THE GOVERNMENT’S ban on bonus payments for the chief executives of commercial State companies is to remain in force for another year.
It is understood that a review commissioned by the Minister for Public Expenditure and Reform found there was “no case” for reactivating the bonus system.
A spokeswoman for the department said the performance-related award scheme for chief executives in commercial State companies was currently suspended as they had all voluntarily waived their bonuses.
Brendan Howlin announced in June of last year that he would review the current system of performance-related award schemes for chief executives of commercial State companies.
This would be carried out in conjunction with Ministers who have commercial State companies under their aegis.
The spokeswoman for the department said the Government had decided to keep the matter of bonuses under review.
A further report will be submitted to the Cabinet on the issue by the department before July.
As part of the process departments were asked for their views.
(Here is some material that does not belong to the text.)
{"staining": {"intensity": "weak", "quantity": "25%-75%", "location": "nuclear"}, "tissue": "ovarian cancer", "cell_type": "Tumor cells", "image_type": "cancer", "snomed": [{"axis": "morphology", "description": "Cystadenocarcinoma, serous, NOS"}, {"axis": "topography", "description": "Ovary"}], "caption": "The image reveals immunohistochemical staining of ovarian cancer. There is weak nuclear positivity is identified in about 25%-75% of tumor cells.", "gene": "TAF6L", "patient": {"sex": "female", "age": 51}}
In its submission the Department of Transport, Tourism and Sport said it favoured “the retention but tightening of performance-related pay schemes, particularly for a reduced level of award and subject to the achievement of highly challenging, measurable and published targets”.
It said given the substantially reduced salary levels the Government had set for new chief executives, the termination or modification of performance-related pay schemes would result in some receiving lower levels of remuneration than other senior managers.
“For example, under the existing Hay rates a chief executive in a medium-sized port company had the potential to earn €122,000 basic salary plus up to a 35 per cent performance award, giving a potential €164,000.
“If the performance-related pay schemes are terminated, a new chief executive in such a port company would receive a salary of €81,577. It is extremely likely that other senior managers in such companies would be on a higher level of remuneration.”
The Minister for Public Expenditure and Reform has no power over the pay of any staff in commercial State bodies other than chief executives.
However in April Mr Howlin wrote to all Ministers asking them to advise chairs of commercial State bodies that “cognisance be taken of Government policy on pay within the public sector when considering the remuneration of all future appointments of staff within the company”.